Quantitative analysis of Neuropeptide Y Y1 receptor interaction with β-arrestin2 using bimolecular fluorescence complementation (BiFC)

Nick Holliday, Laura Kilpatrick, Stephen Briddon, Stephen Hill

University of Nottingham, Nottingham, UK

When N and C terminal fragments of venus yellow fluorescent protein (YFP) are brought together by specific interaction of tagged proteins, complementation restores YFP structure and fluorescence (BiFC). So far this approach has been most valuable in probing stable protein-protein complexes (Kerppola, 2008). Here we demonstrate that BiFC can also quantify agonist-stimulated association between a G protein coupled receptor (the Neuropeptide Y (NPY) Y1 subtype) and βarrestin2.

Stable HEK293T cells expressed Y1 receptor-YFP, or both Y1-YC(155-238 fragment) and βarrestin2-YN(1-173), called Y1 / βarr2. Confluent cells on Costar 3904 plates were incubated for 30 min at 37°C in DMEM / 0.1% BSA, ± Y1 antagonist BIBP3226 (Rudolf et al., 1994), before agonist was added to the same media. After 3 % PFA fixation and nuclear staining with H33342, images were automatically acquired on an IX Ultra platereader (Molecular Devices). Granularity analysis of Y1-YFP internalisation and Y1 / βarr2 BiFC quantified average intensity of 3 – 18 μm perinuclear vesicles, normalised to plate controls (vehicle / 1 μM NPY). Pooled concentration-response data was analysed by Graphpad Prism v5.

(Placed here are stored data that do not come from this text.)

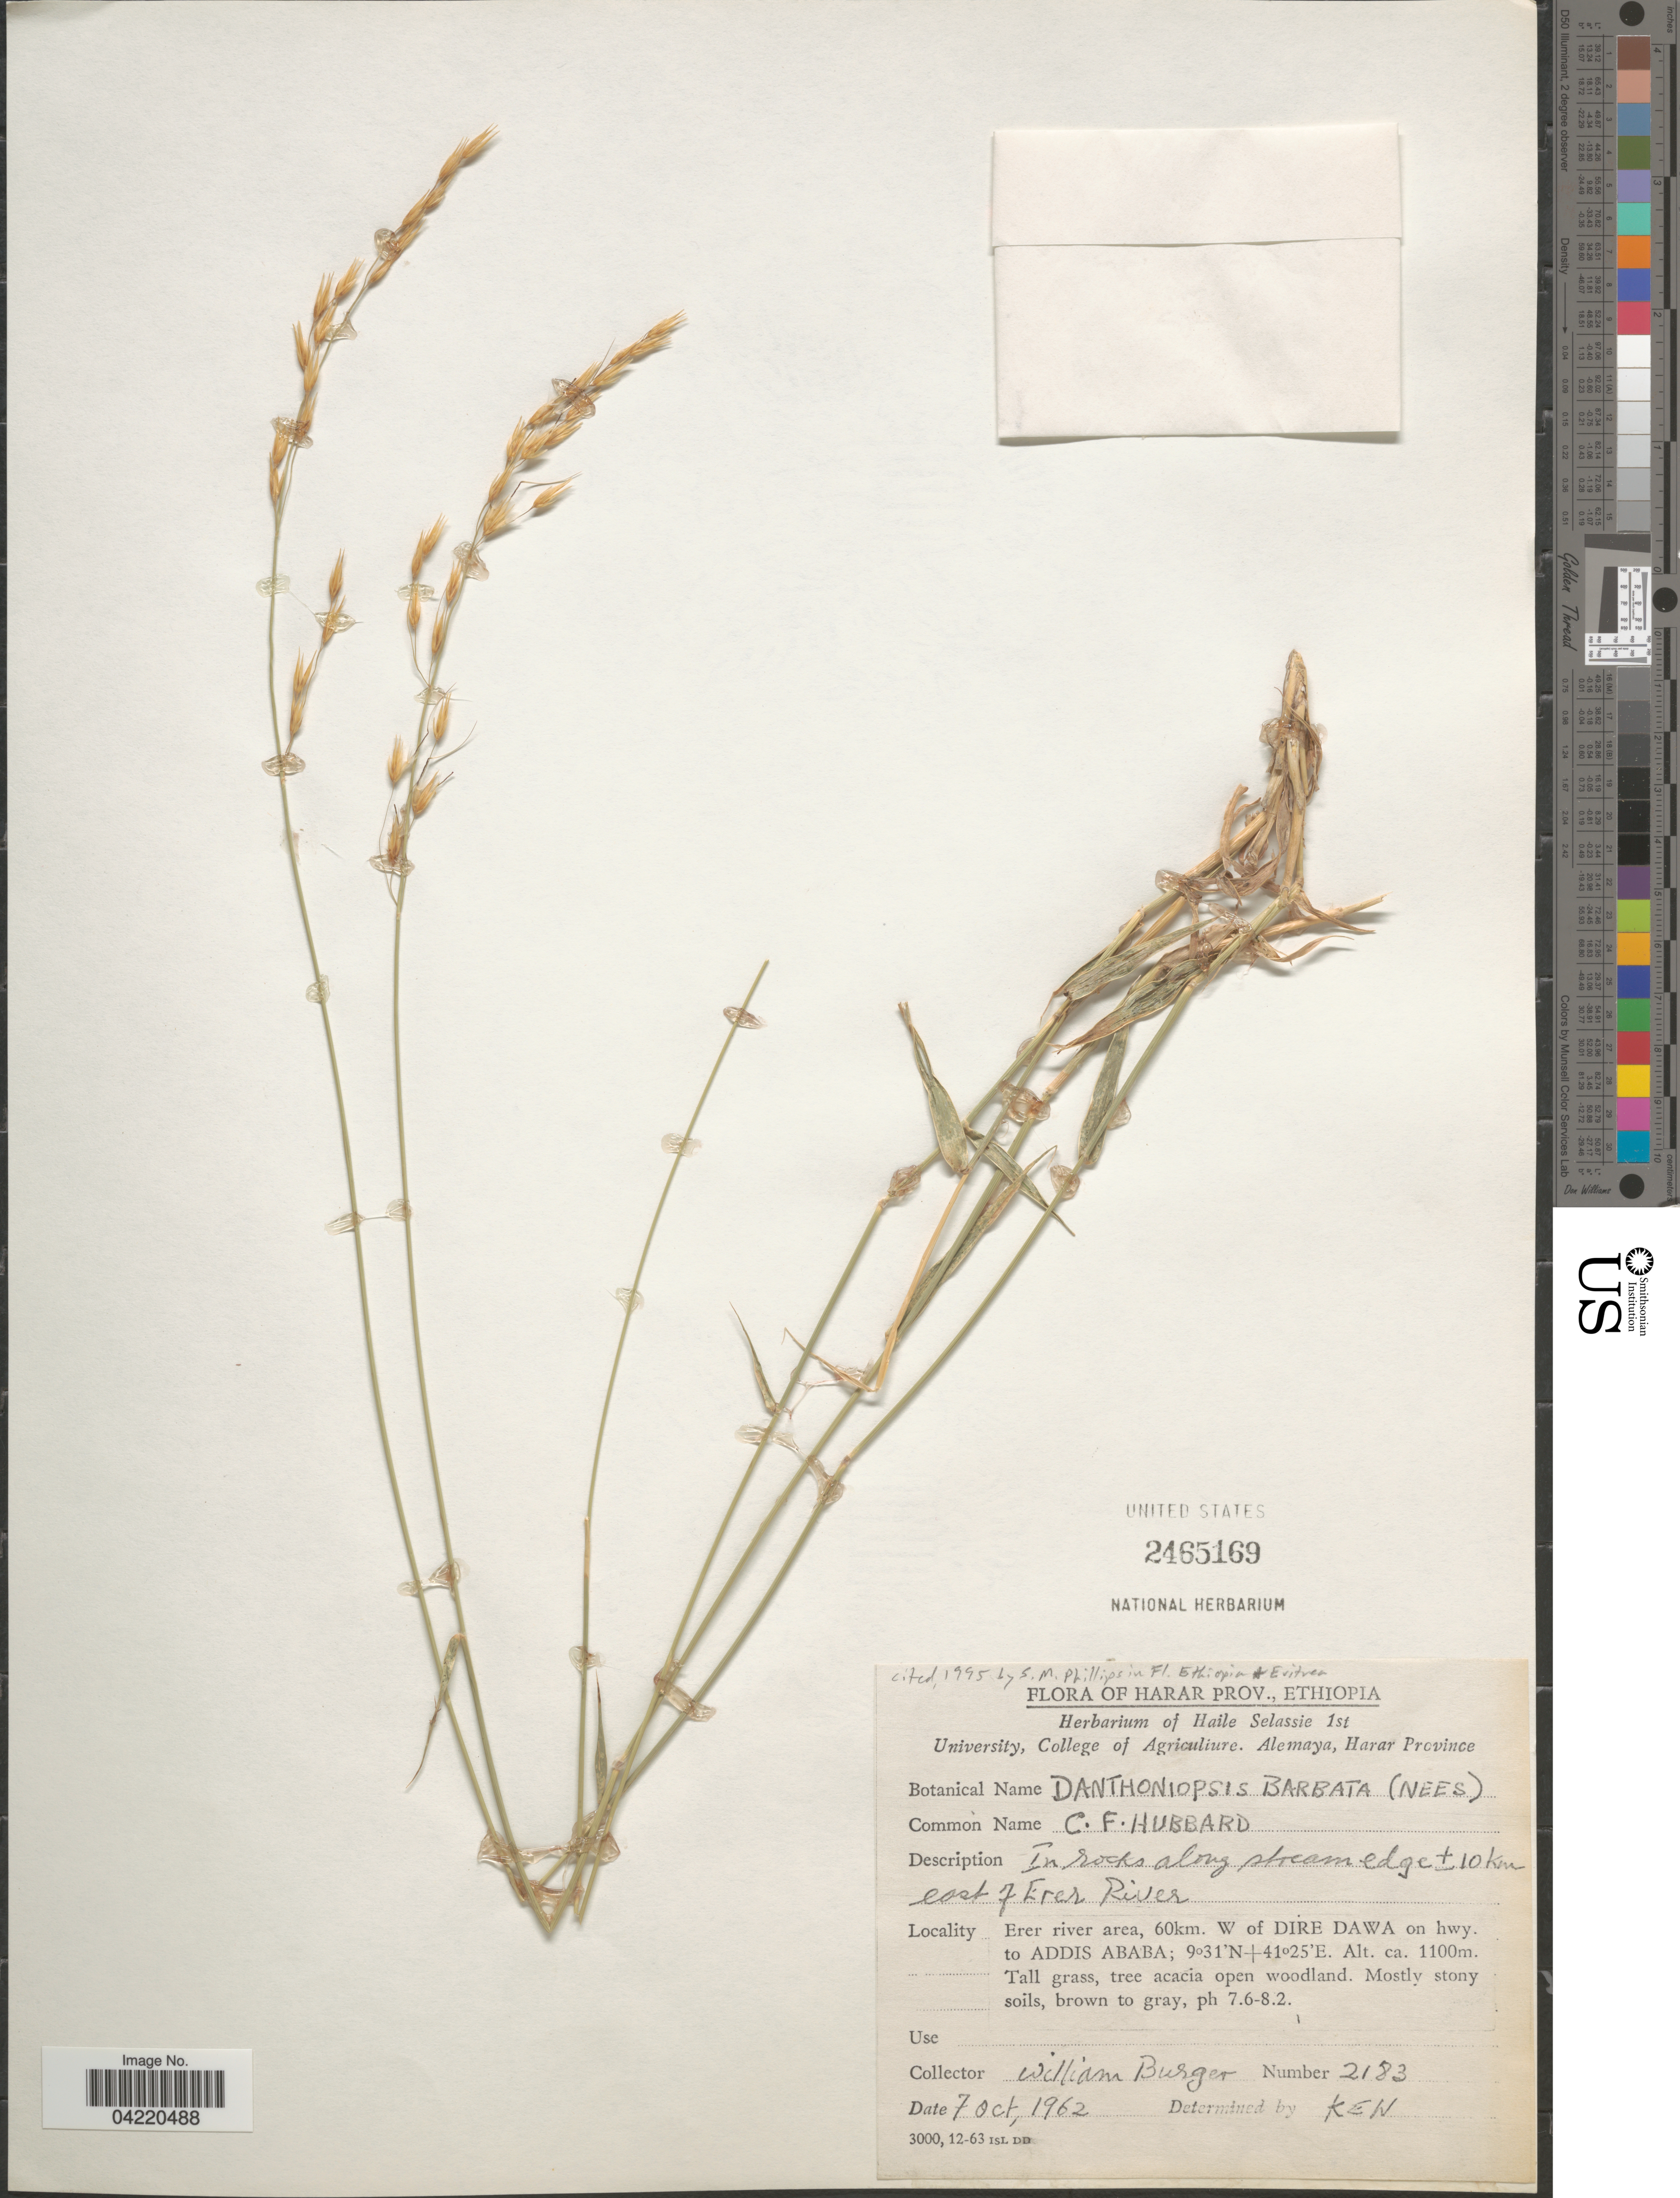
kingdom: Plantae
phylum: Tracheophyta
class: Liliopsida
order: Poales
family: Poaceae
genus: Danthoniopsis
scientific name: Danthoniopsis barbata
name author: (Nees) C. E. Hubb.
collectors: W. Burger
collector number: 2183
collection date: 1962-10-07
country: Ethiopia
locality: Harar Prov. In rocks along stream edge ± 10 km east of Erer River. Erer river area, 60km. W of Dire Dawa on hwy. to Addis Ababa.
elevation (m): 1100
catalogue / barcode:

100 nM NPY rapidly increased BiFC YFP fluorescence in Y1 / βarr2 cells (t1/2 10.4 ± 1.0 min, n = 4). The NPY pEC50 value at 60 min was similar to the Y1 agonists peptide YY and [Leu31, Pro34]NPY, while NPY3-36 and pancreatic polypeptide (PP) were less potent (Table 1). BIBP3226 inhibited NPY stimulated Y1/ βarr2 BiFC with a pA2 of 8.0 ± 0.1 (Schild slope 1.1 ± 0.1, n = 4). Similar agonist pEC50 values were obtained for Y1-YFP internalisation at 15 min (Table 1), but 100nM NPY induced endocytosis was faster than the BiFC response (t1/2 2.4 ± 0.3 min, n = 3, P < 0.01 Student&apos;s t test), and was reversed after 60 min wash (8.3 ± 11.7 % of non-washed NPY response; n = 3). In contrast NPY induced BiFC in Y1 / βarr2 cells was irreversible under the same conditions (100 nM; 75.4 ± 12.0 % of non-washed NPY, n = 4; P < 0.05 compared to Y1-YFP). Thus quantitative BiFC measures Y1 receptor association with βarrestin2, and allows assessment of ligand pharmacology through this signalling pathway. This approach should also prove useful in mutational analysis of receptor-arrestin interactions (Kilpatrick et al., this meeting).

We thank the MRC for financial support and Dr. F. Ciruela for the original YFP BiFC constructs.

Kerppola, TK (2008) Ann.Rev.Biophys. 37, 465. Rudolf, K et al. (1994) Eur.J.Pharmacol. 271, R11.